There are several main POVs in this book: Kaz (occasionally), Inej, Nina, Mathias, and Jesper. Personally, I felt like Jesper’s sections were the weakest. I am still unsure if his character felt that way because he was truly underdeveloped or if I just didn’t vibe with him. Mathias was also okay, but I personally enjoyed Nina and Inej’s the best, and Kaz’s were okay once in a while to either explain the plot or his backstory a bit. And his backstory is horrifically traumatic and nicely explains why he is the way he is now. 

There are some really cool moments when something a bit more violent and gorey happens, during which times my jaw would drop and I would whisper “oh hell yeah.” 

The world building feels very much “Earth, but not”. Like Ketterdam is Amsterdam, Fjerda is Scandinavia, Kaelish is Irish/Scottish, and Shu is China.
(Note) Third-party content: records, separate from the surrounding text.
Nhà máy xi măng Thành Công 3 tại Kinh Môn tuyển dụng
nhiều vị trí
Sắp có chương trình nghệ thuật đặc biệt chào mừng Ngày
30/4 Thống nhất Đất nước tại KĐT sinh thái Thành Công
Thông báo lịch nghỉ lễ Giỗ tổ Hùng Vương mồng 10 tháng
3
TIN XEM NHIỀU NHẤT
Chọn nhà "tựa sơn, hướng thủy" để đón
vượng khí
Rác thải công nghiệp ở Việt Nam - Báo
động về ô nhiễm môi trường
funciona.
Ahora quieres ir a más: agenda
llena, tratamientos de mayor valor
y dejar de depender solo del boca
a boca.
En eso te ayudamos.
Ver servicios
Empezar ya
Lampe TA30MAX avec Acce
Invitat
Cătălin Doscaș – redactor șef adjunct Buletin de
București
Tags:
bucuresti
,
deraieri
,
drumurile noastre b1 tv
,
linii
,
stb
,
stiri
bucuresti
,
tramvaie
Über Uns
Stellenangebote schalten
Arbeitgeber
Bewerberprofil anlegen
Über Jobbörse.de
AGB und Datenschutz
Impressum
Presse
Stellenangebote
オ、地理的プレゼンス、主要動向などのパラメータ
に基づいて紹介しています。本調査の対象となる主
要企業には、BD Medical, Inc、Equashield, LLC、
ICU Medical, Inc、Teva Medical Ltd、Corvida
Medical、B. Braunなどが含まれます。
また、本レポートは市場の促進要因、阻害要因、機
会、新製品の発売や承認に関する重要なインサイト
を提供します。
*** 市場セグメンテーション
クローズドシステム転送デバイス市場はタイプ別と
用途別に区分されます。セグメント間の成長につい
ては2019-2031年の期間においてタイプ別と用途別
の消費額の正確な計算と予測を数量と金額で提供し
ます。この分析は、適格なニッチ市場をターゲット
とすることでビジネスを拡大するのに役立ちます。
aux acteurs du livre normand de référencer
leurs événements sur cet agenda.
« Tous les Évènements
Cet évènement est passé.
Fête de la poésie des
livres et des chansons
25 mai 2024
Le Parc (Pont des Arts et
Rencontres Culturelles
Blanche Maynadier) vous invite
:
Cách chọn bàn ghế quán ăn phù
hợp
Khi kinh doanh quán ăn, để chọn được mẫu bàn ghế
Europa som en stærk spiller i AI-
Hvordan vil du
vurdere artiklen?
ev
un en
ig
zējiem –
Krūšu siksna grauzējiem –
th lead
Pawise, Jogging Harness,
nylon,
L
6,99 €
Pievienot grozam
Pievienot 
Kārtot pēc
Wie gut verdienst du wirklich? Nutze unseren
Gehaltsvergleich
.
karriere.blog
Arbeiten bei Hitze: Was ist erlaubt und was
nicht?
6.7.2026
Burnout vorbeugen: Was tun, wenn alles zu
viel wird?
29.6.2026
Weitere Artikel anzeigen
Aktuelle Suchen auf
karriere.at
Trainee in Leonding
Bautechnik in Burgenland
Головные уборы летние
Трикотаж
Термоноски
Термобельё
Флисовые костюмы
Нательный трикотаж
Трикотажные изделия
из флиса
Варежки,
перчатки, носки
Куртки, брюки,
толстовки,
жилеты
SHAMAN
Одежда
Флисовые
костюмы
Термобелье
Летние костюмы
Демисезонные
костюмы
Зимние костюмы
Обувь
Oh, and Ravka is Russia (but there are other reviews that slam Shadow and Bone for its shallow and inaccurate portrayal of a magical Russia). There are illusions to other races, ethnicities, cultures, and countries that feel like they have 1 to 1 counterparts with modern day Earth groups and countries. Much like the lack of tension, this isn’t certainly a dealbreaker or book ruiner, but it did just stand out to me and sometimes pulled me out of the book slightly. This wouldn’t be the book to read for someone who wants unique and in depth world building, unlike perhaps Lies of Locke Lamora, which was clearly based on Venice, yet it had lots of alien and magical components to it that made it feel fresh and original. Once again, this may be due to the fact that this is aimed at a younger audience and I’m being rather nit picky. 

Like I said, it was a fun and fast read with a heist and cool moments. I’m glad this is a duology because I certainly plan on reading the second book, but if it were stretched out in a full series, I’m afraid I’d have to bail sooner than that.